### Working data
....
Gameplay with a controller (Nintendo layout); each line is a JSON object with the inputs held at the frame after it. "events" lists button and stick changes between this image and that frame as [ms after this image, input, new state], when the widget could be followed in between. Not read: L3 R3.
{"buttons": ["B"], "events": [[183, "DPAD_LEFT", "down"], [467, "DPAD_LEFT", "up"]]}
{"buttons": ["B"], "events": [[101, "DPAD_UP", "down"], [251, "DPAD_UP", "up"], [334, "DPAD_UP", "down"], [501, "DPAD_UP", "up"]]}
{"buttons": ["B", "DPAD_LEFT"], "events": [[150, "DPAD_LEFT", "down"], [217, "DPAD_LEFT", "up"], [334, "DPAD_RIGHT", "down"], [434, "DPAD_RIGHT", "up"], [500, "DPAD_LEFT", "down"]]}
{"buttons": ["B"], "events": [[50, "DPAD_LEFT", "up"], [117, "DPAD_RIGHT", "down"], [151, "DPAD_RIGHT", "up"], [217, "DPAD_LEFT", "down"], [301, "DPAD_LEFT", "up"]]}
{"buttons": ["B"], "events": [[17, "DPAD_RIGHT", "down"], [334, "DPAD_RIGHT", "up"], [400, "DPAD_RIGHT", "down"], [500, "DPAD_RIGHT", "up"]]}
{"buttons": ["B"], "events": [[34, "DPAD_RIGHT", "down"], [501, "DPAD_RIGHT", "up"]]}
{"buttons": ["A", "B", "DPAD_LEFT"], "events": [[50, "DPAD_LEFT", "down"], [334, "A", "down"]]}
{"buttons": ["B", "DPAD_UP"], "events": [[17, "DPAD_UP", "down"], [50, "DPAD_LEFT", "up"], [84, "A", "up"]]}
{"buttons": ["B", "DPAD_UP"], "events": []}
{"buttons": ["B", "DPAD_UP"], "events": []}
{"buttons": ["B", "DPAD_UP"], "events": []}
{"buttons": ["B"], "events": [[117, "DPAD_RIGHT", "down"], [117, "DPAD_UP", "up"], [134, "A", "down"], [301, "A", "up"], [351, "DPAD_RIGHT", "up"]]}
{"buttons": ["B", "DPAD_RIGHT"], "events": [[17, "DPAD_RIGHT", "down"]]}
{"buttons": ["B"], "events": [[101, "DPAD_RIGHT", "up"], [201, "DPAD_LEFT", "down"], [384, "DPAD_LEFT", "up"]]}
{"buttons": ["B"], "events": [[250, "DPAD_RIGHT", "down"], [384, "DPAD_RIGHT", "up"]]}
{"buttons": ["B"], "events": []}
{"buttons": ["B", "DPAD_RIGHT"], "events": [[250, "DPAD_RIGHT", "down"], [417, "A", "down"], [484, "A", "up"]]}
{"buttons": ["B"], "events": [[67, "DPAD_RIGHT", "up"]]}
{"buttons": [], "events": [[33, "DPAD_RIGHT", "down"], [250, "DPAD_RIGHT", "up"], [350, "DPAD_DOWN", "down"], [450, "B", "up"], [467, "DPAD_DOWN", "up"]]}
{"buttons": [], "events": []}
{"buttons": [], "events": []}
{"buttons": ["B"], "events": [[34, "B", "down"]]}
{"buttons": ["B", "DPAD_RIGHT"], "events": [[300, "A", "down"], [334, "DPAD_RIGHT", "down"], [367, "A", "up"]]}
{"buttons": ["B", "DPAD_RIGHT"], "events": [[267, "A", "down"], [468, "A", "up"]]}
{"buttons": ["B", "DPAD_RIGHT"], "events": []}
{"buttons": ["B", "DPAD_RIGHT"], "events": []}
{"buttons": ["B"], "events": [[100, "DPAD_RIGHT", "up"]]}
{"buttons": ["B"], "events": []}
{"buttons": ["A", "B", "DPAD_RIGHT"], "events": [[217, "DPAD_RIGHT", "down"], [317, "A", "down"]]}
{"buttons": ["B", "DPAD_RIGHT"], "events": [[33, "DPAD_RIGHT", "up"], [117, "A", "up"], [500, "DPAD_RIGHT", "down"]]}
....
### Task
Could you return the complete listing, word for word?

### Task output
Gameplay with a controller (Nintendo layout); each line is a JSON object with the inputs held at the frame after it. "events" lists button and stick changes between this image and that frame as [ms after this image, input, new state], when the widget could be followed in between. Not read: L3 R3.
{"buttons": ["B"], "events": [[183, "DPAD_LEFT", "down"], [467, "DPAD_LEFT", "up"]]}
{"buttons": ["B"], "events": [[101, "DPAD_UP", "down"], [251, "DPAD_UP", "up"], [334, "DPAD_UP", "down"], [501, "DPAD_UP", "up"]]}
{"buttons": ["B", "DPAD_LEFT"], "events": [[150, "DPAD_LEFT", "down"], [217, "DPAD_LEFT", "up"], [334, "DPAD_RIGHT", "down"], [434, "DPAD_RIGHT", "up"], [500, "DPAD_LEFT", "down"]]}
{"buttons": ["B"], "events": [[50, "DPAD_LEFT", "up"], [117, "DPAD_RIGHT", "down"], [151, "DPAD_RIGHT", "up"], [217, "DPAD_LEFT", "down"], [301, "DPAD_LEFT", "up"]]}
{"buttons": ["B"], "events": [[17, "DPAD_RIGHT", "down"], [334, "DPAD_RIGHT", "up"], [400, "DPAD_RIGHT", "down"], [500, "DPAD_RIGHT", "up"]]}
{"buttons": ["B"], "events": [[34, "DPAD_RIGHT", "down"], [501, "DPAD_RIGHT", "up"]]}
{"buttons": ["A", "B", "DPAD_LEFT"], "events": [[50, "DPAD_LEFT", "down"], [334, "A", "down"]]}
{"buttons": ["B", "DPAD_UP"], "events": [[17, "DPAD_UP", "down"], [50, "DPAD_LEFT", "up"], [84, "A", "up"]]}
{"buttons": ["B", "DPAD_UP"], "events": []}
{"buttons": ["B", "DPAD_UP"], "events": []}
{"buttons": ["B", "DPAD_UP"], "events": []}
{"buttons": ["B"], "events": [[117, "DPAD_RIGHT", "down"], [117, "DPAD_UP", "up"], [134, "A", "down"], [301, "A", "up"], [351, "DPAD_RIGHT", "up"]]}
{"buttons": ["B", "DPAD_RIGHT"], "events": [[17, "DPAD_RIGHT", "down"]]}
{"buttons": ["B"], "events": [[101, "DPAD_RIGHT", "up"], [201, "DPAD_LEFT", "down"], [384, "DPAD_LEFT", "up"]]}
{"buttons": ["B"], "events": [[250, "DPAD_RIGHT", "down"], [384, "DPAD_RIGHT", "up"]]}
{"buttons": ["B"], "events": []}
{"buttons": ["B", "DPAD_RIGHT"], "events": [[250, "DPAD_RIGHT", "down"], [417, "A", "down"], [484, "A", "up"]]}
{"buttons": ["B"], "events": [[67, "DPAD_RIGHT", "up"]]}
{"buttons": [], "events": [[33, "DPAD_RIGHT", "down"], [250, "DPAD_RIGHT", "up"], [350, "DPAD_DOWN", "down"], [450, "B", "up"], [467, "DPAD_DOWN", "up"]]}
{"buttons": [], "events": []}
{"buttons": [], "events": []}
{"buttons": ["B"], "events": [[34, "B", "down"]]}
{"buttons": ["B", "DPAD_RIGHT"], "events": [[300, "A", "down"], [334, "DPAD_RIGHT", "down"], [367, "A", "up"]]}
{"buttons": ["B", "DPAD_RIGHT"], "events": [[267, "A", "down"], [468, "A", "up"]]}
{"buttons": ["B", "DPAD_RIGHT"], "events": []}
{"buttons": ["B", "DPAD_RIGHT"], "events": []}
{"buttons": ["B"], "events": [[100, "DPAD_RIGHT", "up"]]}
{"buttons": ["B"], "events": []}
{"buttons": ["A", "B", "DPAD_RIGHT"], "events": [[217, "DPAD_RIGHT", "down"], [317, "A", "down"]]}
{"buttons": ["B", "DPAD_RIGHT"], "events": [[33, "DPAD_RIGHT", "up"], [117, "A", "up"], [500, "DPAD_RIGHT", "down"]]}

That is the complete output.